**Your assignment:**
Repeat word for word everything in the book review below, from "A story about" down to "good language recall.".

A story about "The The Meaning of Madness" — 4 years ago
This book was incredibly poorly proofed, which is a shame since it is otherwise so very lucid, informative and even optimistic. On one page, for instance, the Ballets Russes choreographer is introduced in consecutive sentences first as Nijinsky and then as Nijinksy, with different dates of birth given after each name. To enable the chepters on different mental illnesses to be read as stand-alone essays, some paragraphs have been copy-pasted – which is a good way of ensuring the browsing reader will not miss out on important information, but is a bit annoying for a cover-to-cover reader with good language recall.
Still, Burton knows his stuff, and includes even some very recent studies. He is able to write casually about evolution without falling into the normal bad science abysses. And he argues persuasively that the most common mental problems are, genetically speaking, a price the population pays for creativity, language and religion.

**Dataset records:**

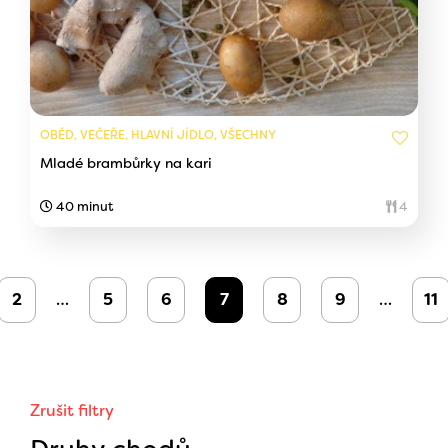
OBĚD, VEČEŘE, HLAVNÍ JÍDLO, VŠECHNY
Mladé brambůrky na kari
40 minut
4
2
…
5
6
7
8
9
…
11
Zrušit filtry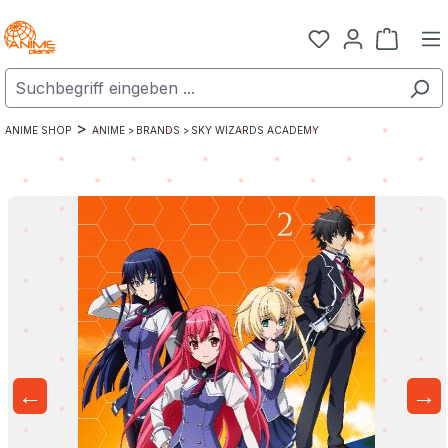
Zum Hauptinhalt springen
Warenk
>
ANIME SHOP
ANIME >
BRANDS >
SKY WIZARDS ACADEMY
←
→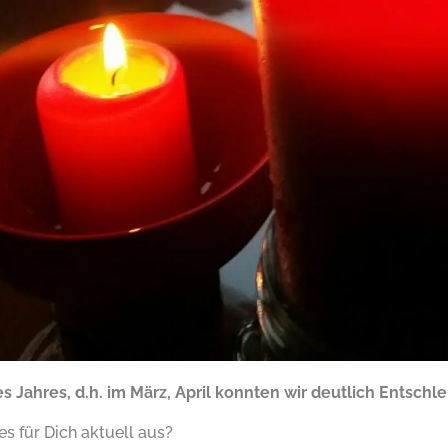
s Jahres, d.h. im März, April konnten wir deutlich Entschl
es für Dich aktuell aus?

**Answer to the exercise:**
A story about "The The Meaning of Madness" — 4 years ago
This book was incredibly poorly proofed, which is a shame since it is otherwise so very lucid, informative and even optimistic. On one page, for instance, the Ballets Russes choreographer is introduced in consecutive sentences first as Nijinsky and then as Nijinksy, with different dates of birth given after each name. To enable the chepters on different mental illnesses to be read as stand-alone essays, some paragraphs have been copy-pasted – which is a good way of ensuring the browsing reader will not miss out on important information, but is a bit annoying for a cover-to-cover reader with good language recall.